**Your task**
What is needed is an exact transcription of every record below.

**Records**
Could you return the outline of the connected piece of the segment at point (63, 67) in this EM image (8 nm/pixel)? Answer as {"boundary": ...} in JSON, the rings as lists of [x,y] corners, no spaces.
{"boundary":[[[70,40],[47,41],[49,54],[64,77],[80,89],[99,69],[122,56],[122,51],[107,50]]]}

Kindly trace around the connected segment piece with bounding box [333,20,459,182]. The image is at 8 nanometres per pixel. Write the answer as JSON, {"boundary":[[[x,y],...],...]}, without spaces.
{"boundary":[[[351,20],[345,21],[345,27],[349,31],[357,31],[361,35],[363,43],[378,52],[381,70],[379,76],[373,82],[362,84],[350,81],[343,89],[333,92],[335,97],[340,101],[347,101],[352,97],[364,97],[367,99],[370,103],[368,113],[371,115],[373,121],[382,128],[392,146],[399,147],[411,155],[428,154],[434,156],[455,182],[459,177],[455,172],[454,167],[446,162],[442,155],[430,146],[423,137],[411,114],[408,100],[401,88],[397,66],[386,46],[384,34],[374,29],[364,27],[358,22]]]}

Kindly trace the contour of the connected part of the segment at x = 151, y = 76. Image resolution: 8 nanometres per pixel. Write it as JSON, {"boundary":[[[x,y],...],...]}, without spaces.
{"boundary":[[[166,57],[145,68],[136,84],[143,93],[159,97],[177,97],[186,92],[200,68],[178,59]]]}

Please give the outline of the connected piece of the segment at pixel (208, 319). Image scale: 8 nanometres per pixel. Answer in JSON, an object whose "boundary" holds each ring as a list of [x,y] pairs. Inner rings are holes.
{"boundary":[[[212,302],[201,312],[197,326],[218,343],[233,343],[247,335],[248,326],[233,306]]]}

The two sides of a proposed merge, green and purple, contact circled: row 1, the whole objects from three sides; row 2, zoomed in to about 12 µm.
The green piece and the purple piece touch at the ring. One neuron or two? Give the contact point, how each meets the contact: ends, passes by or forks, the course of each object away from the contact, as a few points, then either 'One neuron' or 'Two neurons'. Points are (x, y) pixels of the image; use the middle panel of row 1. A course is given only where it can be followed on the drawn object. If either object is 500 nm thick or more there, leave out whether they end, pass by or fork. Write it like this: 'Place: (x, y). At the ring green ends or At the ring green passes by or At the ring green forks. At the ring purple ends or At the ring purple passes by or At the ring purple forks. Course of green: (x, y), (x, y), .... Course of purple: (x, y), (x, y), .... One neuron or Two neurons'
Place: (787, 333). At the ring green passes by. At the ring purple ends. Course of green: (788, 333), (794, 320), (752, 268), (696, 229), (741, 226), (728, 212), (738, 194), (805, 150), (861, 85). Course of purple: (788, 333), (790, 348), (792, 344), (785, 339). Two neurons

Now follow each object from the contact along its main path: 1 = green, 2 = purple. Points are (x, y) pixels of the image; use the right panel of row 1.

**Expected answer**
Could you return the outline of the connected piece of the segment at point (63, 67) in this EM image (8 nm/pixel)? Answer as {"boundary": ...} in JSON, the rings as lists of [x,y] corners, no spaces.
{"boundary":[[[70,40],[47,41],[49,54],[64,77],[80,89],[99,69],[122,56],[122,51],[107,50]]]}

Kindly trace around the connected segment piece with bounding box [333,20,459,182]. The image is at 8 nanometres per pixel. Write the answer as JSON, {"boundary":[[[x,y],...],...]}, without spaces.
{"boundary":[[[351,20],[345,21],[345,27],[349,31],[357,31],[361,35],[363,43],[378,52],[381,70],[379,76],[373,82],[362,84],[350,81],[343,89],[333,92],[335,97],[340,101],[347,101],[352,97],[364,97],[367,99],[370,103],[368,113],[371,115],[373,121],[382,128],[392,146],[399,147],[411,155],[428,154],[434,156],[455,182],[459,177],[455,172],[454,167],[446,162],[442,155],[430,146],[423,137],[411,114],[408,100],[401,88],[397,66],[386,46],[384,34],[374,29],[364,27],[358,22]]]}

Kindly trace the contour of the connected part of the segment at x = 151, y = 76. Image resolution: 8 nanometres per pixel. Write it as JSON, {"boundary":[[[x,y],...],...]}, without spaces.
{"boundary":[[[166,57],[145,68],[136,84],[143,93],[159,97],[177,97],[186,92],[200,68],[178,59]]]}

Please give the outline of the connected piece of the segment at pixel (208, 319). Image scale: 8 nanometres per pixel. Answer in JSON, an object whose "boundary" holds each ring as a list of [x,y] pairs. Inner rings are holes.
{"boundary":[[[212,302],[201,312],[197,326],[218,343],[233,343],[247,335],[248,326],[233,306]]]}

The two sides of a proposed merge, green and purple, contact circled: row 1, the whole objects from three sides; row 2, zoomed in to about 12 µm.
The green piece and the purple piece touch at the ring. One neuron or two? Give the contact point, how each meets the contact: ends, passes by or forks, the course of each object away from the contact, as a few points, then either 'One neuron' or 'Two neurons'. Points are (x, y) pixels of the image; use the middle panel of row 1. A course is given only where it can be followed on the drawn object. If either object is 500 nm thick or more there, leave out whether they end, pass by or fork. Write it like this: 'Place: (x, y). At the ring green ends or At the ring green passes by or At the ring green forks. At the ring purple ends or At the ring purple passes by or At the ring purple forks. Course of green: (x, y), (x, y), .... Course of purple: (x, y), (x, y), .... One neuron or Two neurons'
Place: (787, 333). At the ring green passes by. At the ring purple ends. Course of green: (788, 333), (794, 320), (752, 268), (696, 229), (741, 226), (728, 212), (738, 194), (805, 150), (861, 85). Course of purple: (788, 333), (790, 348), (792, 344), (785, 339). Two neurons

Now follow each object from the contact along its main path: 1 = green, 2 = purple. Points are (x, y) pixels of the image; use the right panel of row 1.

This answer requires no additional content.